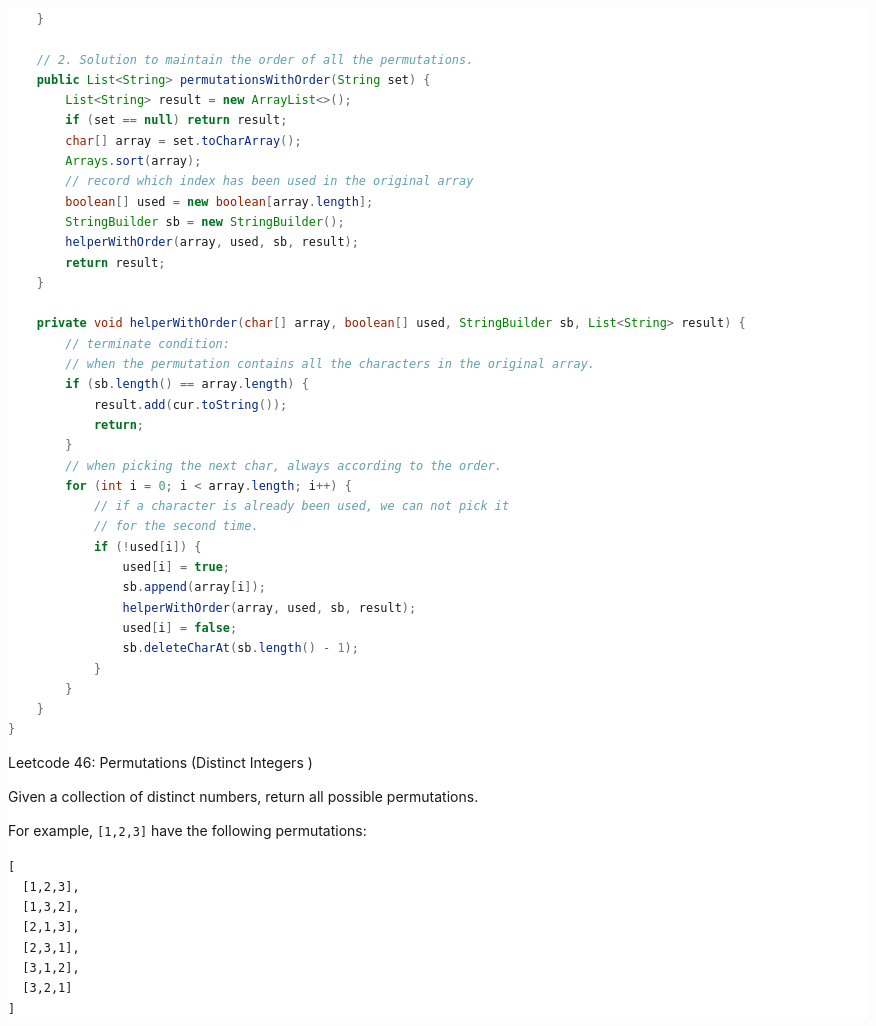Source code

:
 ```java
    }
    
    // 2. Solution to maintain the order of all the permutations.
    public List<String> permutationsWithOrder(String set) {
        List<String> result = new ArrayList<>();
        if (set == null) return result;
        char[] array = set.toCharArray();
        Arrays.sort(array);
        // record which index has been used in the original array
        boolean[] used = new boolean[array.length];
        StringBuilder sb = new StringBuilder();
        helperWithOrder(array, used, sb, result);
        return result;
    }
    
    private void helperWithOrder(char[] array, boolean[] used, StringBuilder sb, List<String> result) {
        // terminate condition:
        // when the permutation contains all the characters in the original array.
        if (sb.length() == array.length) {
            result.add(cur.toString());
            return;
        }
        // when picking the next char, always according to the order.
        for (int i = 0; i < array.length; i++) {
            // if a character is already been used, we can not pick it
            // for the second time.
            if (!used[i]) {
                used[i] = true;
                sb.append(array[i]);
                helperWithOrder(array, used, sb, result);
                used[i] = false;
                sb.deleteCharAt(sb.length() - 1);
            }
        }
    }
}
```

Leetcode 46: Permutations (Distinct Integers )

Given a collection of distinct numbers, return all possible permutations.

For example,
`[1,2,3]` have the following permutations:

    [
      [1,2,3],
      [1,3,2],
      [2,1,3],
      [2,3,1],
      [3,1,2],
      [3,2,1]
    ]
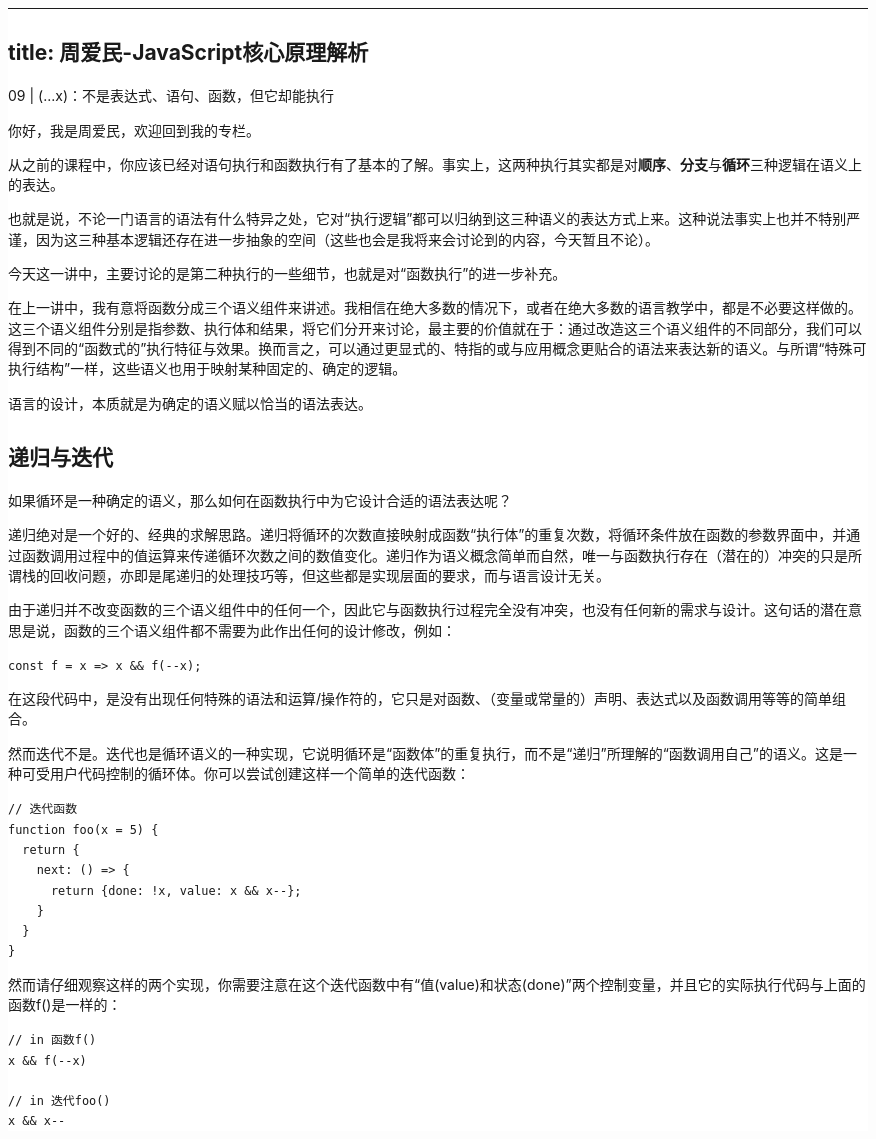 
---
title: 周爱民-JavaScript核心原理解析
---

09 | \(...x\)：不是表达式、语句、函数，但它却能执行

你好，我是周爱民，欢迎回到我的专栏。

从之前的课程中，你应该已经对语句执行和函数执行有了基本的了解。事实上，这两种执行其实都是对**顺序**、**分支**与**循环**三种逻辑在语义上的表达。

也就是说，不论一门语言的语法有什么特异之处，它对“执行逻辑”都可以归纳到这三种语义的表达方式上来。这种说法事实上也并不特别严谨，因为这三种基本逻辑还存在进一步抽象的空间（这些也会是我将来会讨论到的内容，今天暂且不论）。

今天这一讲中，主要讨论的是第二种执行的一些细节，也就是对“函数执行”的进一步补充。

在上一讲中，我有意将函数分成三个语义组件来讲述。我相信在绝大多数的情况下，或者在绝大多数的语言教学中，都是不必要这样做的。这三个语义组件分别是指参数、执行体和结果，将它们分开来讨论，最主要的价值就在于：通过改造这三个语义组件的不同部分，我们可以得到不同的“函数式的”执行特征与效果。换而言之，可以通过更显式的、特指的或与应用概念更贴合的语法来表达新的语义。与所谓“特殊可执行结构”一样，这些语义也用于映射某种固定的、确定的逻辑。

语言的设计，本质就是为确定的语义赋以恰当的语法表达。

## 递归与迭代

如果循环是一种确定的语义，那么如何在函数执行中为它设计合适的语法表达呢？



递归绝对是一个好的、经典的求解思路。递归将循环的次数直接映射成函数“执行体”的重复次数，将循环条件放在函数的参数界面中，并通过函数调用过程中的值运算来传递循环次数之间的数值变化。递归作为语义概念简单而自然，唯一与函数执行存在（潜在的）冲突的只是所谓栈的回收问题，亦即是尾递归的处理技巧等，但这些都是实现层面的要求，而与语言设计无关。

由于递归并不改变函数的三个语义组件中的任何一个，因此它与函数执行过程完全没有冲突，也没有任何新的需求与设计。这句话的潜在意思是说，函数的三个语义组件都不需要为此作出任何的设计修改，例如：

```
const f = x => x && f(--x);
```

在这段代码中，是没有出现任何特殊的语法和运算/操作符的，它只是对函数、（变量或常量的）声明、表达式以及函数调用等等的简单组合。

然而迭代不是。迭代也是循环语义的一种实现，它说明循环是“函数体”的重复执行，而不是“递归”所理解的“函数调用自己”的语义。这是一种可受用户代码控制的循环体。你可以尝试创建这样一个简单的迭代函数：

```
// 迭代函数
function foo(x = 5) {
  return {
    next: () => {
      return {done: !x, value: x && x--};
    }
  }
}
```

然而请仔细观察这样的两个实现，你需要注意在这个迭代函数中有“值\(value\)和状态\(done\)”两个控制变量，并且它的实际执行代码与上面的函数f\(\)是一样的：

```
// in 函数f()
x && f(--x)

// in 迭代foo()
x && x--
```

※ ※ ※

WHAT TO WORK ON: Each line of the data must be transcribed exactly; pictures are not carried over.

FINAL ANSWER:
Source code

:
 ```java
    }
    
    // 2. Solution to maintain the order of all the permutations.
    public List<String> permutationsWithOrder(String set) {
        List<String> result = new ArrayList<>();
        if (set == null) return result;
        char[] array = set.toCharArray();
        Arrays.sort(array);
        // record which index has been used in the original array
        boolean[] used = new boolean[array.length];
        StringBuilder sb = new StringBuilder();
        helperWithOrder(array, used, sb, result);
        return result;
    }
    
    private void helperWithOrder(char[] array, boolean[] used, StringBuilder sb, List<String> result) {
        // terminate condition:
        // when the permutation contains all the characters in the original array.
        if (sb.length() == array.length) {
            result.add(cur.toString());
            return;
        }
        // when picking the next char, always according to the order.
        for (int i = 0; i < array.length; i++) {
            // if a character is already been used, we can not pick it
            // for the second time.
            if (!used[i]) {
                used[i] = true;
                sb.append(array[i]);
                helperWithOrder(array, used, sb, result);
                used[i] = false;
                sb.deleteCharAt(sb.length() - 1);
            }
        }
    }
}
```

Leetcode 46: Permutations (Distinct Integers )

Given a collection of distinct numbers, return all possible permutations.

For example,
`[1,2,3]` have the following permutations:

    [
      [1,2,3],
      [1,3,2],
      [2,1,3],
      [2,3,1],
      [3,1,2],
      [3,2,1]
    ]
---
title: 周爱民-JavaScript核心原理解析
---

09 | \(...x\)：不是表达式、语句、函数，但它却能执行

你好，我是周爱民，欢迎回到我的专栏。

从之前的课程中，你应该已经对语句执行和函数执行有了基本的了解。事实上，这两种执行其实都是对**顺序**、**分支**与**循环**三种逻辑在语义上的表达。

也就是说，不论一门语言的语法有什么特异之处，它对“执行逻辑”都可以归纳到这三种语义的表达方式上来。这种说法事实上也并不特别严谨，因为这三种基本逻辑还存在进一步抽象的空间（这些也会是我将来会讨论到的内容，今天暂且不论）。

今天这一讲中，主要讨论的是第二种执行的一些细节，也就是对“函数执行”的进一步补充。

在上一讲中，我有意将函数分成三个语义组件来讲述。我相信在绝大多数的情况下，或者在绝大多数的语言教学中，都是不必要这样做的。这三个语义组件分别是指参数、执行体和结果，将它们分开来讨论，最主要的价值就在于：通过改造这三个语义组件的不同部分，我们可以得到不同的“函数式的”执行特征与效果。换而言之，可以通过更显式的、特指的或与应用概念更贴合的语法来表达新的语义。与所谓“特殊可执行结构”一样，这些语义也用于映射某种固定的、确定的逻辑。

语言的设计，本质就是为确定的语义赋以恰当的语法表达。

## 递归与迭代

如果循环是一种确定的语义，那么如何在函数执行中为它设计合适的语法表达呢？



递归绝对是一个好的、经典的求解思路。递归将循环的次数直接映射成函数“执行体”的重复次数，将循环条件放在函数的参数界面中，并通过函数调用过程中的值运算来传递循环次数之间的数值变化。递归作为语义概念简单而自然，唯一与函数执行存在（潜在的）冲突的只是所谓栈的回收问题，亦即是尾递归的处理技巧等，但这些都是实现层面的要求，而与语言设计无关。

由于递归并不改变函数的三个语义组件中的任何一个，因此它与函数执行过程完全没有冲突，也没有任何新的需求与设计。这句话的潜在意思是说，函数的三个语义组件都不需要为此作出任何的设计修改，例如：

```
const f = x => x && f(--x);
```

在这段代码中，是没有出现任何特殊的语法和运算/操作符的，它只是对函数、（变量或常量的）声明、表达式以及函数调用等等的简单组合。

然而迭代不是。迭代也是循环语义的一种实现，它说明循环是“函数体”的重复执行，而不是“递归”所理解的“函数调用自己”的语义。这是一种可受用户代码控制的循环体。你可以尝试创建这样一个简单的迭代函数：

```
// 迭代函数
function foo(x = 5) {
  return {
    next: () => {
      return {done: !x, value: x && x--};
    }
  }
}
```

然而请仔细观察这样的两个实现，你需要注意在这个迭代函数中有“值\(value\)和状态\(done\)”两个控制变量，并且它的实际执行代码与上面的函数f\(\)是一样的：

```
// in 函数f()
x && f(--x)

// in 迭代foo()
x && x--
```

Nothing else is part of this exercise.